Super-resolution virtual staining of unlabeled tissue sections based on diffusion modeling
The research results were published in Nature Communications under the title "Pixel super-resolved virtual staining of label-free tissue using diffusion models."
Paper address:
https://www.nature.com/articles/s41467-025-60387-z
Continued progress in AI in virtual tissue staining technology has reduced the tedious steps involved in traditional histochemical staining.
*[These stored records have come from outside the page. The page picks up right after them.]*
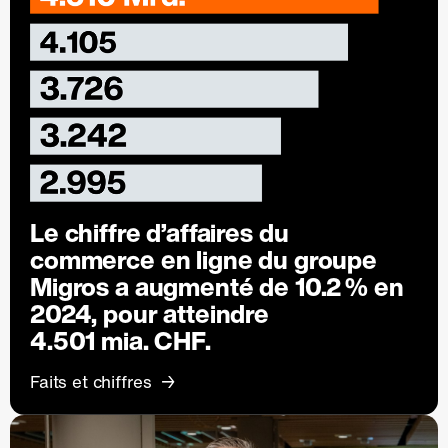
Le chiffre d’affaires du
commerce en ligne du groupe
Migros a augmenté de
10.2 %
en
2024, pour atteindre
4.501 mia. CHF.
Faits et chiffres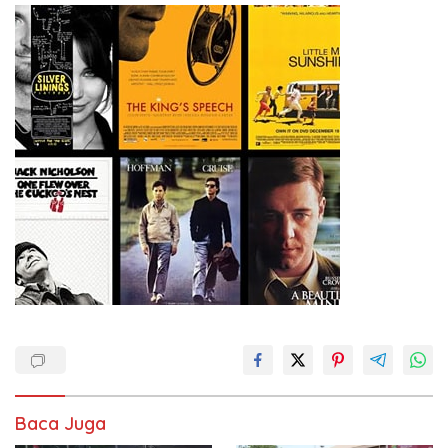
Baca Juga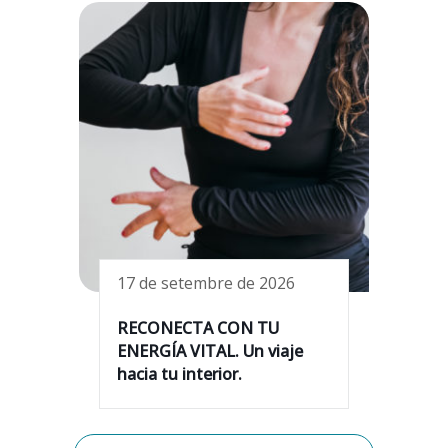
17 de setembre de 2026
RECONECTA CON TU
ENERGÍA VITAL. Un viaje
hacia tu interior.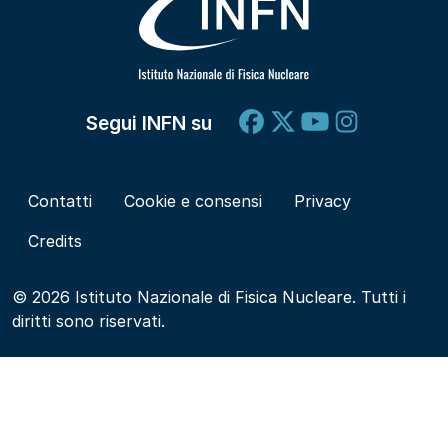
Segui INFN su
Contatti
Cookie e consensi
Privacy
Credits
© 2026 Istituto Nazionale di Fisica Nucleare. Tutti i
diritti sono riservati.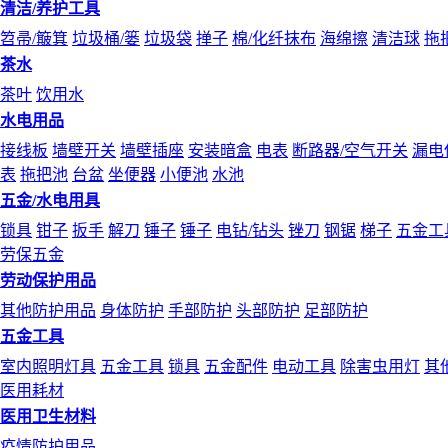
清洁/养护工具
笤帚/簸箕
垃圾桶/篓
垃圾袋
掸子
棉/化纤抹布
海绵擦
清洁球
拖
茶水
茶叶
饮用水
水电用品
接线板
墙壁开关
墙壁插座
安装暗盒
电表
断路器/空气开关
漏电
表
拖把池
台盆
坐便器
小便池
水池
五金/水电用具
锁具
钳子
扳手
解刀
锤子
锤子
电钻/钻头
锉刀
钢锯
梯子
五金工
劳保五金
劳动保护用品
其他防护用品
身体防护
手部防护
头部防护
足部防护
五金工具
室内照明灯具
五金工具
锁具
五金配件
电动工具
除害虫用灯
其
医用耗材
医用卫生材料
疫情防护用品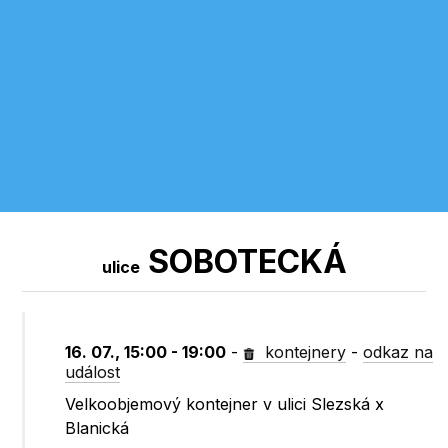
SOBOTECKÁ
ulice
16. 07., 15:00 - 19:00
-
kontejnery
-
odkaz na
událost
Velkoobjemový kontejner v ulici Slezská x
Blanická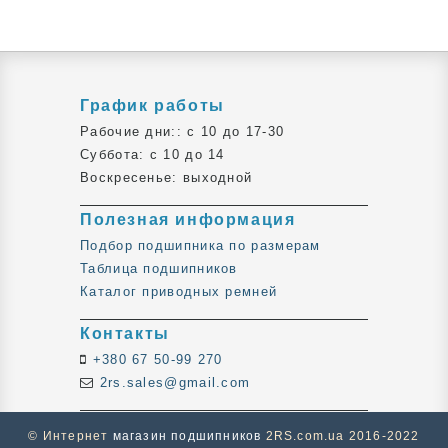
График работы
Рабочие дни:: c 10 до 17-30
Суббота: c 10 до 14
Воскресенье: выходной
Полезная информация
Подбор подшипника по размерам
Таблица подшипников
Каталог приводных ремней
Контакты
+380 67 50-99 270
2rs.sales@gmail.com
© Интернет
магазин подшипников
2RS.com.ua 2016-2022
To address the potential for hallucinations and artifacts in these virtually stained tissue images, Aydogan Ozcan's team has proposed an autonomous quality and hallucination assessment model (AQuA) for virtual tissue staining and digital pathology.
AQuA is able to detect the true value of histochemical staining without the need to obtain the true value of histochemical staining.The system achieved an autonomous accuracy of 99.81 TP3T in detecting acceptable and unacceptable virtual stained tissue images, and achieved a 98.51 TP3T agreement with manual evaluation results by certified pathologists.It demonstrates broad adaptability across a variety of virtual and histochemically stained human tissue images.

This framework enhances the reliability of virtual tissue staining and provides autonomous quality assurance for image generation and conversion tasks in digital pathology and computational imaging. The research findings, titled "A robust and scalable framework for hallucination detection in virtual tissue staining and digital pathology," were published in Nature Biomedical Engineering.
Paper address:
https://www.nature.com/articles/s41551-025-01421-9
Beyond virtual staining technology, AI applications in clinical diagnosis are expanding at an unprecedented scale and depth. AI models' efficient integration of vast amounts of medical data is driving more accurate early risk prediction for major diseases like cancer. While improving clinical efficiency, AI is also gradually transforming traditional medical assessment, decision-making, and treatment models.